LHMarshall commented 10 months ago

Checking the data for distance and distbegin and distend columns doesn't do anything to fix this scenario as there was no distance column in the data to start with. Early on in the ds function if there is no distance column it is created using the distend and distbegin columns. It was this column that was then used with the specified cutpoints to make new distbegin and distend columns in the data.

lenthomas commented 10 months ago

OK good point. My suggestion then is that we should not be adding a distance column to the dataset. No doubt it's being done so some other code works - but I think (without looking into the details) we're better to change that other code so that it's robust to not having a distance column. Having a fake distance column puts us in danger that it will be analyzed somewhere as an exact distance when it is not. I appreciate this will be more work and so puts this issue down the priority list. (Still think we should check for distance and distend/disbegin when users pass in data frames and not allow both, as well as the above.)

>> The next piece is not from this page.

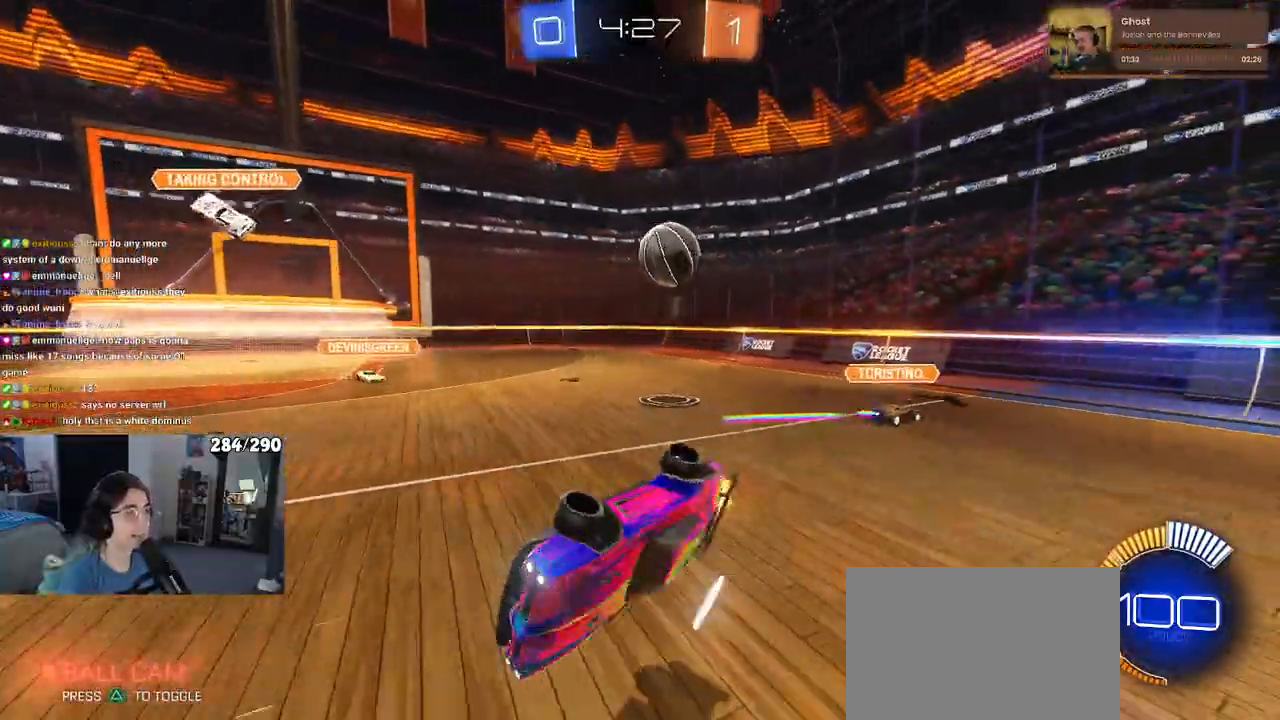
{"buttons": ["CROSS"], "left_stick": "center", "right_stick": "center", "events": [[233, "SQUARE", "up"], [250, "left_stick", "center"], [350, "CROSS", "down"]]}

lenthomas commented 10 months ago

Just to note that Laura mentioned for this particular dataset, the distbegin and distend are related to the same underlying set of cutpoints for all observations. This is not a case where there are different distance intervals for each observation - although clearly our code needs to be robust to that. Given that all the bins are the same in this dataset, I don't know why the third code example produces a different result.

lenthomas commented 10 months ago

One short-term thing to do here is to add documentation under distbegin and distend to discourage users from using this when they have a fixed set of cutpoints that apply to the whole survey.

LHMarshall commented 9 months ago

I have updated the documentation but as the next step is a big fix I have moved this to the next release milestone.